Our advice is to pay the extra $100 to get the Smart Coach, as the video is extremely useful. The automatic capture option allows you to store short video snippets of every swing or throw on your smart phone, and its nice to be able to refer back to and share when needed.

Here’s a look at three of my favorite ways I’ve found to use the Pocket Radar:

  1. Tracking progress of throwing velocity – After a 2-3 weeks of using a dedicated throwing program to get everyone’s arm up to speed, make a point to get a reading of every player’s throwing velocity and make sure they know how fast they can throw. That’s your starting point. Then, a month later, after continuing with a dedicated throwing program that hopefully includes Jaeger bands and long toss, get another reading. You can see how well your throwing program is working, and see how much each player has improved.  The more your players are aware of their numbers, the more they will buy into building up their arms and throwing harder.
  2. Tracking exit velocity – Without radar, how would you ever know which player hits the ball the hardest? It’s not always who you think, and it’s eye opening when you see the actual numbers for each of your players. In Little League, it takes an exit velocity of 60 to hit a home run over a 200-foot fence, and generally speaking every addition MPH of exit velo translates to roughly 5 feet of distance.

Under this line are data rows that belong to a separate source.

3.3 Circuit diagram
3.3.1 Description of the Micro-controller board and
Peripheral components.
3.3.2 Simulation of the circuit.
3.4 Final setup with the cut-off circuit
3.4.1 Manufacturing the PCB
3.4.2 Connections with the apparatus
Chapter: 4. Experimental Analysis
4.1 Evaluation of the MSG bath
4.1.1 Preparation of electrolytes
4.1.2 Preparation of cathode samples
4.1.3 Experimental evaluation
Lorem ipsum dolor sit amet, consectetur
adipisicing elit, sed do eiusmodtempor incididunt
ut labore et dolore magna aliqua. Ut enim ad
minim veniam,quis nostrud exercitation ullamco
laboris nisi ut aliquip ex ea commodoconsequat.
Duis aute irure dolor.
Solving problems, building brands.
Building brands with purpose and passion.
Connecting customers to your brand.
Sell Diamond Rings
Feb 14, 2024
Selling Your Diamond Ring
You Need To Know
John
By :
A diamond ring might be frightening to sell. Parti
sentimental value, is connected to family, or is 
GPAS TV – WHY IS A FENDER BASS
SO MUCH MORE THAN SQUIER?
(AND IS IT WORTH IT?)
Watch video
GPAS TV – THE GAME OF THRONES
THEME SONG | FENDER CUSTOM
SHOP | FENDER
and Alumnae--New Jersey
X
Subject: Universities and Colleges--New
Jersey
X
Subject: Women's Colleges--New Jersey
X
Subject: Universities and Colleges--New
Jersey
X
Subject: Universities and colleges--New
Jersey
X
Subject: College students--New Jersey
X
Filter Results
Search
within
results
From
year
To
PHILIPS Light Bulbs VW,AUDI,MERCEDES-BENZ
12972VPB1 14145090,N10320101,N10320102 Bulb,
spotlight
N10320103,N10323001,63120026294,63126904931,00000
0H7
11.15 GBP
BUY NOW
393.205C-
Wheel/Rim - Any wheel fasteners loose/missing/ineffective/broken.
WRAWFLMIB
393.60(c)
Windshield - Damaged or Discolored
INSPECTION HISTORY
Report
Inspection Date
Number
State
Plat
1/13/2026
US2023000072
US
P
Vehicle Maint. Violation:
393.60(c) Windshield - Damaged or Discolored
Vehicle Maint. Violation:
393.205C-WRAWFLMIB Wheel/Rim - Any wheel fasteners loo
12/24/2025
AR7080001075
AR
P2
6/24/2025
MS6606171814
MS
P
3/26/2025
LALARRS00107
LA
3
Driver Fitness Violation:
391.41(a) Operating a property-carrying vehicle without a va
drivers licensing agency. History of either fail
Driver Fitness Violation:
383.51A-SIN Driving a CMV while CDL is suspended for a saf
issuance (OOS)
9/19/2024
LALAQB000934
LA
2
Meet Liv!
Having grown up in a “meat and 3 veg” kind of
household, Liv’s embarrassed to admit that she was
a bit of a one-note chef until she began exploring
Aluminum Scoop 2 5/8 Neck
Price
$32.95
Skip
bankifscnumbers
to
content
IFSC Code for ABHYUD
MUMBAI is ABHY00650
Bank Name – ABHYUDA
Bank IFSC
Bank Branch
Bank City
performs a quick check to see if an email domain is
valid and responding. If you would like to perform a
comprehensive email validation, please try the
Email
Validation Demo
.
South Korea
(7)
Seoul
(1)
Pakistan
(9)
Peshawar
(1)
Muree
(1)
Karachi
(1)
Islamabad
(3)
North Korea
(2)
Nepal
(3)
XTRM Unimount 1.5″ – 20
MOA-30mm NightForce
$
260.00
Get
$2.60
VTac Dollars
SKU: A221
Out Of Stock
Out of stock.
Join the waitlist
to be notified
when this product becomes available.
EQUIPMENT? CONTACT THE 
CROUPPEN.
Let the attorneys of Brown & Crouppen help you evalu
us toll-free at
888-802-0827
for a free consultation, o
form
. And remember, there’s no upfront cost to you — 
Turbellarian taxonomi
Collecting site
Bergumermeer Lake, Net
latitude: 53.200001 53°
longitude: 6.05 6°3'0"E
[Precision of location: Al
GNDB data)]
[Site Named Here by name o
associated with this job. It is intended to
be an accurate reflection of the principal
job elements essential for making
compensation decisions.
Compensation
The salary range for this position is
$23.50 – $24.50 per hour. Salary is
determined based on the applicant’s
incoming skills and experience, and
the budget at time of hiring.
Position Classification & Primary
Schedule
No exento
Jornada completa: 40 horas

  3. Testing different bats – Any time someone has to buy a new bat, it’s an expensive purchase. At the very least, it’s going to run $60 but many bats today run between $100-350. The bottom line here — if you’re buying a new bat, you want it to be the one that works best and, most specifically, hits the ball the hardest. Before my son gets a new bat, I break out the radar and give him 20-30 swings with each bat he’s considering. Play round with different weights, as that matters more than you might think. A 13-year-old should strongly consider moving from a drop-8 to a drop-5, for example, and the added mass typically boosts the exit velocity considerably.